(DATA Opens)

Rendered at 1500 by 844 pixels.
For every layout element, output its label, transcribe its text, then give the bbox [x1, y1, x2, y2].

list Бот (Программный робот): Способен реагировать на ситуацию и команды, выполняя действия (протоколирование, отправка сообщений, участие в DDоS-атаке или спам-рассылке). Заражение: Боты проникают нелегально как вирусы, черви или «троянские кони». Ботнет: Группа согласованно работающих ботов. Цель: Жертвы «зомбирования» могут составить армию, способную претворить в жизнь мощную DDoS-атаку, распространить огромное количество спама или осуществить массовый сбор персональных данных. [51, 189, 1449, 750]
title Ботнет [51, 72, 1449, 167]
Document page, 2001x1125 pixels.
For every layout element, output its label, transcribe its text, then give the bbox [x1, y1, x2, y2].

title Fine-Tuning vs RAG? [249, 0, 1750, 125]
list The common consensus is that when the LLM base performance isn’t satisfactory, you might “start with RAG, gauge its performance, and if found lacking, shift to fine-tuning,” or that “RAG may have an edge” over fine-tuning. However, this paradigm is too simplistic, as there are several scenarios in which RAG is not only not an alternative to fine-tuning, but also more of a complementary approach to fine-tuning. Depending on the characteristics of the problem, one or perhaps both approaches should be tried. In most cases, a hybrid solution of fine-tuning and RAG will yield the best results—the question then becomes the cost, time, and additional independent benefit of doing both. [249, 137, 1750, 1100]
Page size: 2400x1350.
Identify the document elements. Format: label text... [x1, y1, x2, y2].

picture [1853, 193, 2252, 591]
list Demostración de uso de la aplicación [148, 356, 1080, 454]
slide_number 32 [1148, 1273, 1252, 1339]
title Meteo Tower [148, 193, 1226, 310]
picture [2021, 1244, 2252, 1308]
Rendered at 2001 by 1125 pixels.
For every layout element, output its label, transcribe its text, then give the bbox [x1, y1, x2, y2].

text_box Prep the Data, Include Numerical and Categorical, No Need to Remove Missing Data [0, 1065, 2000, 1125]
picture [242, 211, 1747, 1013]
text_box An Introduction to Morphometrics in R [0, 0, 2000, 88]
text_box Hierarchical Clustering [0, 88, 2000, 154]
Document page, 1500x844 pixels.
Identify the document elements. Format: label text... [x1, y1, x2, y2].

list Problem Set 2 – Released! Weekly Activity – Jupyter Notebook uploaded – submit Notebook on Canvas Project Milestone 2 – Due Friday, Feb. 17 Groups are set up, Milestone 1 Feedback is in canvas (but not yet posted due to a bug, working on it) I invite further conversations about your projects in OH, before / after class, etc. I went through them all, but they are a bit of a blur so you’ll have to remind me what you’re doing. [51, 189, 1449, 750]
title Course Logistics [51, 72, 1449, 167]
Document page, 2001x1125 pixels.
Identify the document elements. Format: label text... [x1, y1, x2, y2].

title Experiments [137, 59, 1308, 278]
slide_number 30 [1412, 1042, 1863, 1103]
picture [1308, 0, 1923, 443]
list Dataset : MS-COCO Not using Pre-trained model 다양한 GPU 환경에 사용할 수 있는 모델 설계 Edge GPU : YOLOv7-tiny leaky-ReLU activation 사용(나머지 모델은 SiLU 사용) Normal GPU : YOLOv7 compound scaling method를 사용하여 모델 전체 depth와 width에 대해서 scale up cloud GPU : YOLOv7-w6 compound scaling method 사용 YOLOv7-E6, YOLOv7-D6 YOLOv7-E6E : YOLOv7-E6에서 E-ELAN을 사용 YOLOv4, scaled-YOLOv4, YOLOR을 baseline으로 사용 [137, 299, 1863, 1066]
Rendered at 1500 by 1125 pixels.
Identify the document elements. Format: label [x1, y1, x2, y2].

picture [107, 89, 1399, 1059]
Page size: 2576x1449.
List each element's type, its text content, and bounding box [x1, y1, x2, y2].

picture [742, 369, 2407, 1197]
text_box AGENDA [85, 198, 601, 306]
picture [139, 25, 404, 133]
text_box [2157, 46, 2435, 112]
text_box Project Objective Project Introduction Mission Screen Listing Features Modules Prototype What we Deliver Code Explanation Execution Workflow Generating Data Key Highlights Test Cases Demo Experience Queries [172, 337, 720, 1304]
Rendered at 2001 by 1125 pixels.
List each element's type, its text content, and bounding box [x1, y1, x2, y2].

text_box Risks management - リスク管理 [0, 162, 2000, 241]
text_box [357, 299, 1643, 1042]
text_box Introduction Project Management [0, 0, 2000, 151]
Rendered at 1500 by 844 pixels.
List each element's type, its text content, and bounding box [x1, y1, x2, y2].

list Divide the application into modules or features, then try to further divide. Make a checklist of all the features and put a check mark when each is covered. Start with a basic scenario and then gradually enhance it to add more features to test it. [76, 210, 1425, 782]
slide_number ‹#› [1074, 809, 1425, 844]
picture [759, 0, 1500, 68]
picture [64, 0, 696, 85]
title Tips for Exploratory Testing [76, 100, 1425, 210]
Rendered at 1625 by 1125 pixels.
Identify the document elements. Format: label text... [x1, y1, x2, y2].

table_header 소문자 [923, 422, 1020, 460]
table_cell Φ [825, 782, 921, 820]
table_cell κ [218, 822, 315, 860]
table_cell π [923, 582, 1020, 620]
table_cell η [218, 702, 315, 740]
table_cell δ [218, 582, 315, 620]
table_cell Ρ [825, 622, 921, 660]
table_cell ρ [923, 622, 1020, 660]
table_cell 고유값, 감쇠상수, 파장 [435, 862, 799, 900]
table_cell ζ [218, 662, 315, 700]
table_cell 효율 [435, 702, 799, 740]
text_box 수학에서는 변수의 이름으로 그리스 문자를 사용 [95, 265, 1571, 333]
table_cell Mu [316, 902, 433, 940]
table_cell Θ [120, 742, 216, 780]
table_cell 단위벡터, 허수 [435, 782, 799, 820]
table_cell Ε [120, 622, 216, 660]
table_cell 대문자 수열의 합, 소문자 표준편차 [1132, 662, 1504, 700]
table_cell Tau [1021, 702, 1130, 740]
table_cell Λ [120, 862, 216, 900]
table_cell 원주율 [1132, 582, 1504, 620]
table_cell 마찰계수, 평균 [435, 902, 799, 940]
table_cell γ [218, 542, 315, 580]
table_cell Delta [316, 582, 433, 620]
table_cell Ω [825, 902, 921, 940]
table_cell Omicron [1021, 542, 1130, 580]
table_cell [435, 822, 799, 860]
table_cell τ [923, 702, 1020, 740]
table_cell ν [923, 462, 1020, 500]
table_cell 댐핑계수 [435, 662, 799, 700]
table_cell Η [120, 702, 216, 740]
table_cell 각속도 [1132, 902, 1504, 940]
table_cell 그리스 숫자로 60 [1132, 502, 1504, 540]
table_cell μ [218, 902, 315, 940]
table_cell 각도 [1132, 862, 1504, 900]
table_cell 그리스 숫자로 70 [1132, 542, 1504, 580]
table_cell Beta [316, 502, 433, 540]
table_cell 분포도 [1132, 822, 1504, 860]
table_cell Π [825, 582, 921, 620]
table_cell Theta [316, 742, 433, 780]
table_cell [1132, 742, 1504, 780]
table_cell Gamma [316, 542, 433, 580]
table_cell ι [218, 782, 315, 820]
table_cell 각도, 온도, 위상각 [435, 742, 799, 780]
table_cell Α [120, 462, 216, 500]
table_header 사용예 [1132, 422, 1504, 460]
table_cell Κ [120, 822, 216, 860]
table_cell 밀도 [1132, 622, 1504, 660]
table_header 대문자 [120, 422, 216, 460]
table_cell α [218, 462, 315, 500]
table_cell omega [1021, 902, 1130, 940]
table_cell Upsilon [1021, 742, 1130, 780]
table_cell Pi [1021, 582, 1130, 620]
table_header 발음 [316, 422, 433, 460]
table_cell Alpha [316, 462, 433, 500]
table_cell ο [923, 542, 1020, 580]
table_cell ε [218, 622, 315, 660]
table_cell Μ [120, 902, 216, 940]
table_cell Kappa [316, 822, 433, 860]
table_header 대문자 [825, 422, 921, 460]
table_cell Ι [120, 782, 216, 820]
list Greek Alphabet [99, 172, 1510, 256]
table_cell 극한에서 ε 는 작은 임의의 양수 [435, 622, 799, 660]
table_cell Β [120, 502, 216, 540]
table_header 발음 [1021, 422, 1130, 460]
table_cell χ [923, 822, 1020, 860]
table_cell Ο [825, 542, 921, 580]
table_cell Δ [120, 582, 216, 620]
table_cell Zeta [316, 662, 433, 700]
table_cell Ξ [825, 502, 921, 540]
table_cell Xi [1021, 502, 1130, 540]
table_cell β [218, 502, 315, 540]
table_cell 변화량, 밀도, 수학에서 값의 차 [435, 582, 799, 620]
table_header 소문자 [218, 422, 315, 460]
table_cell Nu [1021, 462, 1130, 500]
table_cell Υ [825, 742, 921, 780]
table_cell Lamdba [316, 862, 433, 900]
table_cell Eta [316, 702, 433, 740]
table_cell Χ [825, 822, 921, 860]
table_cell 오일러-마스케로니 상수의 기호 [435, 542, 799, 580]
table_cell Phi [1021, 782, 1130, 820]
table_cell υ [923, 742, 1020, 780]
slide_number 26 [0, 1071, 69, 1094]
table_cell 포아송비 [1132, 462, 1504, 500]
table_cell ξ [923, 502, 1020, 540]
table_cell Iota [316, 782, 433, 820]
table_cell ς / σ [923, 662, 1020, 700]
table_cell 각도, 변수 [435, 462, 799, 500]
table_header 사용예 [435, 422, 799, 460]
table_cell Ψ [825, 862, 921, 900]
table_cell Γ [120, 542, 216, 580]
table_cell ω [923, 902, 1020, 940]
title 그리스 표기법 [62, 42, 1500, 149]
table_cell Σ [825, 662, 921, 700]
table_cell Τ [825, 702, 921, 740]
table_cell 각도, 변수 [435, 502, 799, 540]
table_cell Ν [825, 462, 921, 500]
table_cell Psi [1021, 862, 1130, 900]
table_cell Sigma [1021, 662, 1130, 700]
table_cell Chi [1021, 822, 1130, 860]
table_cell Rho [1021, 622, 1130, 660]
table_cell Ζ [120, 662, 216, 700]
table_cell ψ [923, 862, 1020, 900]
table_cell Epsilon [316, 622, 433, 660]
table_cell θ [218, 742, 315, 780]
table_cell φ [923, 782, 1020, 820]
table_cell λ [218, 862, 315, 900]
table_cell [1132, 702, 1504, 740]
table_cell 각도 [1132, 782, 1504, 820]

(DATA Closes)

▸ INSTRUCTIONS TO FOLLOW:
Restate, please, word for word the span of records running from the first line to the line bearing "Document page, 1500x844 pixels.", both included, and nothing outside it.

▸ ANSWER FOR THIS EXERCISE:
Rendered at 1500 by 844 pixels.
For every layout element, output its label, transcribe its text, then give the bbox [x1, y1, x2, y2].

list Бот (Программный робот): Способен реагировать на ситуацию и команды, выполняя действия (протоколирование, отправка сообщений, участие в DDоS-атаке или спам-рассылке). Заражение: Боты проникают нелегально как вирусы, черви или «троянские кони». Ботнет: Группа согласованно работающих ботов. Цель: Жертвы «зомбирования» могут составить армию, способную претворить в жизнь мощную DDoS-атаку, распространить огромное количество спама или осуществить массовый сбор персональных данных. [51, 189, 1449, 750]
title Ботнет [51, 72, 1449, 167]
Document page, 2001x1125 pixels.
For every layout element, output its label, transcribe its text, then give the bbox [x1, y1, x2, y2].

title Fine-Tuning vs RAG? [249, 0, 1750, 125]
list The common consensus is that when the LLM base performance isn’t satisfactory, you might “start with RAG, gauge its performance, and if found lacking, shift to fine-tuning,” or that “RAG may have an edge” over fine-tuning. However, this paradigm is too simplistic, as there are several scenarios in which RAG is not only not an alternative to fine-tuning, but also more of a complementary approach to fine-tuning. Depending on the characteristics of the problem, one or perhaps both approaches should be tried. In most cases, a hybrid solution of fine-tuning and RAG will yield the best results—the question then becomes the cost, time, and additional independent benefit of doing both. [249, 137, 1750, 1100]
Page size: 2400x1350.
Identify the document elements. Format: label text... [x1, y1, x2, y2].

picture [1853, 193, 2252, 591]
list Demostración de uso de la aplicación [148, 356, 1080, 454]
slide_number 32 [1148, 1273, 1252, 1339]
title Meteo Tower [148, 193, 1226, 310]
picture [2021, 1244, 2252, 1308]
Rendered at 2001 by 1125 pixels.
For every layout element, output its label, transcribe its text, then give the bbox [x1, y1, x2, y2].

text_box Prep the Data, Include Numerical and Categorical, No Need to Remove Missing Data [0, 1065, 2000, 1125]
picture [242, 211, 1747, 1013]
text_box An Introduction to Morphometrics in R [0, 0, 2000, 88]
text_box Hierarchical Clustering [0, 88, 2000, 154]
Document page, 1500x844 pixels.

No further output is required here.